Impende destacar que a delação premiada é um instrumento que deve ser manejado em total e estrita observância aos princípios constitucionais e, principalmente, com absoluto respeito ao estado de inocência dos terceiros eventualmente apontados pelo delator como autores de infrações penais. Não se pode permitir que a palavra desconexa e claudicante de um acusado interfira diretamente no status libertatis de outro.

Outro ponto a se destacar é que o delator não pode ocupar a mesma posição em juízo que uma testemunha, por exemplo, vez que esta não possui interesse direto no fato, mas apenas o presenciou, ao contrário do delator.
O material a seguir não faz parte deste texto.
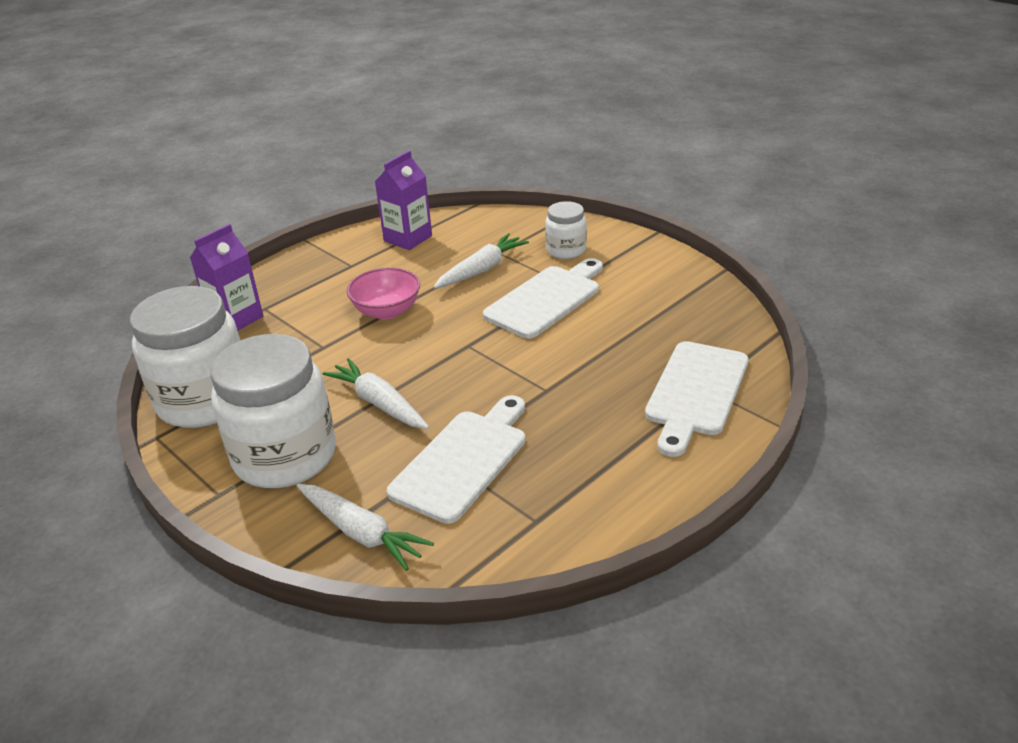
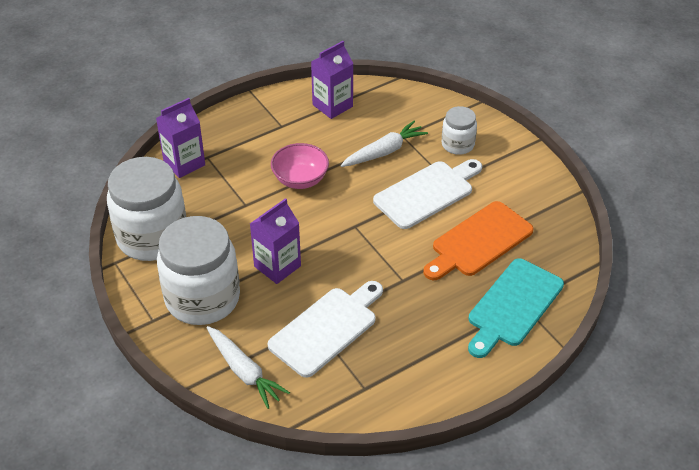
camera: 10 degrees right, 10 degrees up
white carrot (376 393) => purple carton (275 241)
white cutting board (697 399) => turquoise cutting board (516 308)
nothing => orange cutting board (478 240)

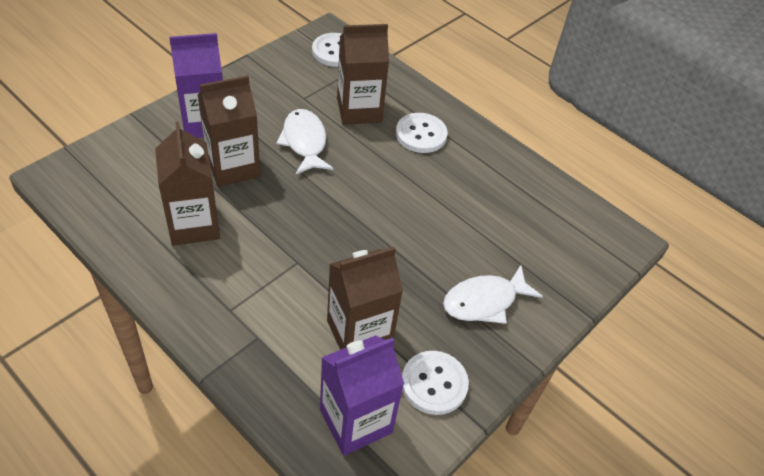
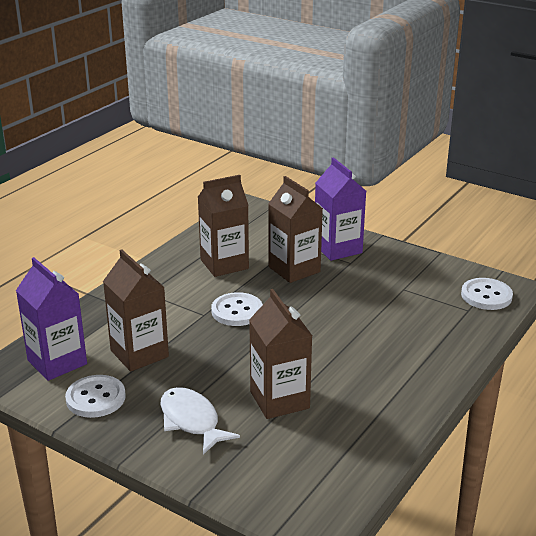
camera: 85 degrees right, 20 degrees down
white fish (305 141) => nothing
brown carton (363 74) => brown carton (280 354), moved
white button (422 133) => white button (237 309), moved

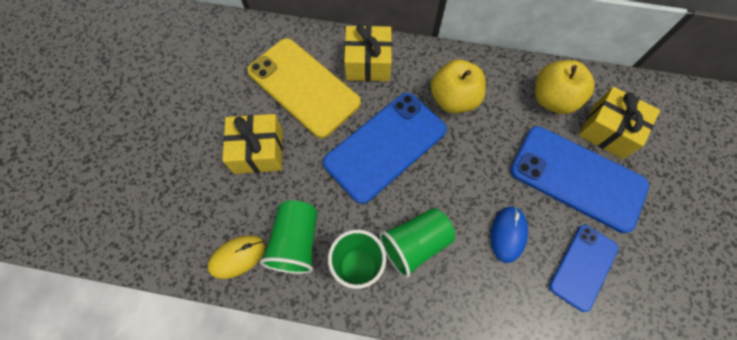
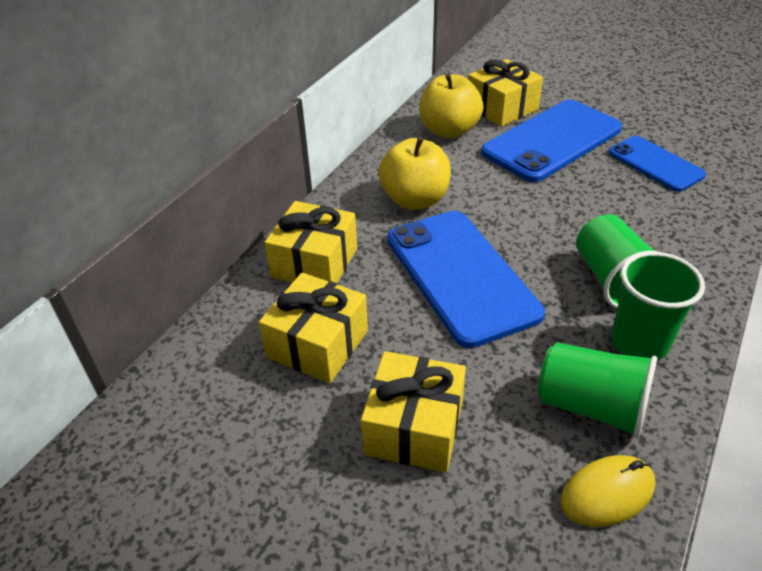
camera: 70 degrees left, 25 degrees down
yellow mouse (236 257) => yellow mouse (608 491), 75 degrees clockwise
yellow phone (304 88) => yellow gift (313 327)
blue mouse (509 234) => nothing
Na realidade, o delator é uma figura intermediária, pois é réu (ainda que perdoado), logo deve se interrogado, mas suas declarações, em determinados pontos, se confundem a de uma testemunha, pois descreve fatos que viu sendo praticados por terceiros (PEREIRA, 2013, p. 176).

Contudo, por se parte no processo, o delator não tem compromisso com a verdade, mas a mentira, retira-lhe o direito aos benefícios do acordo (sendo essa sua sanção – já ressaltamos em outra oportunidade a inexistência de crime de falso testemunho) e, acreditamos, também excluem suas declarações dos autos, salvo se forem apenas consideradas como confissão dos crimes praticados por ele mesmo, mas sem prejuízo de terceiros.
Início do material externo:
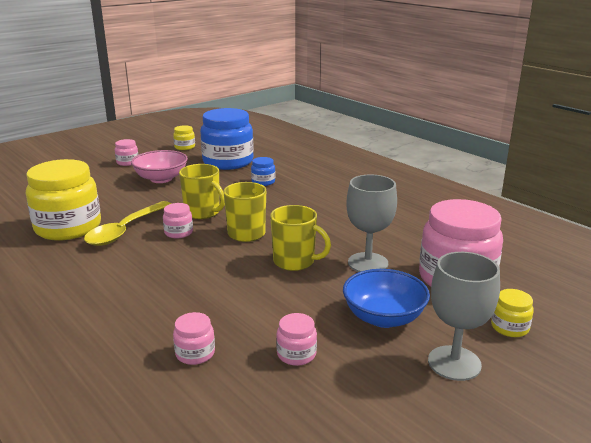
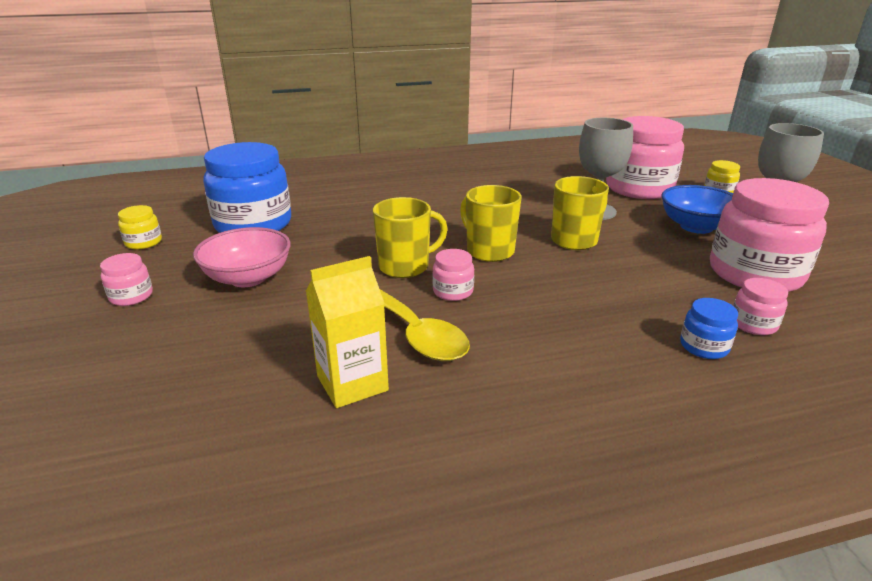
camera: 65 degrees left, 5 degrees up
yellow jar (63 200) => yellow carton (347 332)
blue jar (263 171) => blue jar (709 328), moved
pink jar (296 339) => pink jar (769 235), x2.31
Além desses pontos, obviamente, poderíamos aqui fazer críticas a forma como são conseguidas essas delações, porém, não seria pertinente neste curto espaço.

Com base nisso, queremos apenas concluir afirmando que a delação, por si, nada prova, mas é somente um indicativo de fatos que devem guiar a atividade investigatória na busca de provas, e seu uso, embora permitido em lei, deve estar amparado no mínimo de racionalidade e parcimônia, pois não se pode perder de vista que num mundo de processo penal midiático, qualquer mentira pode simplesmente destruir a vida de algum inocente, sua reputação e sua imagem. E, acreditem, sentença de absolvição alguma lhe devolverá os anos de suplício. 


REFERÊNCIAS

CASARA, Rubens. Processo penal do espetáculo. In: PRADO, Geraldo; CHOUKR, Ana Cláudia Ferigato; JAPIASSÚ, Carlos Eduardo Adriano. Processo penal e garantias: estudos em homenagem ao professor Fauzi Hassan Choukr. Florianópolis: Empório do Direito, 2016.

PEREIRA, Frederico Valdez. Delação premiada: legitimidade e procedimento. 2. ed. Curitiba: Juruá, 2013.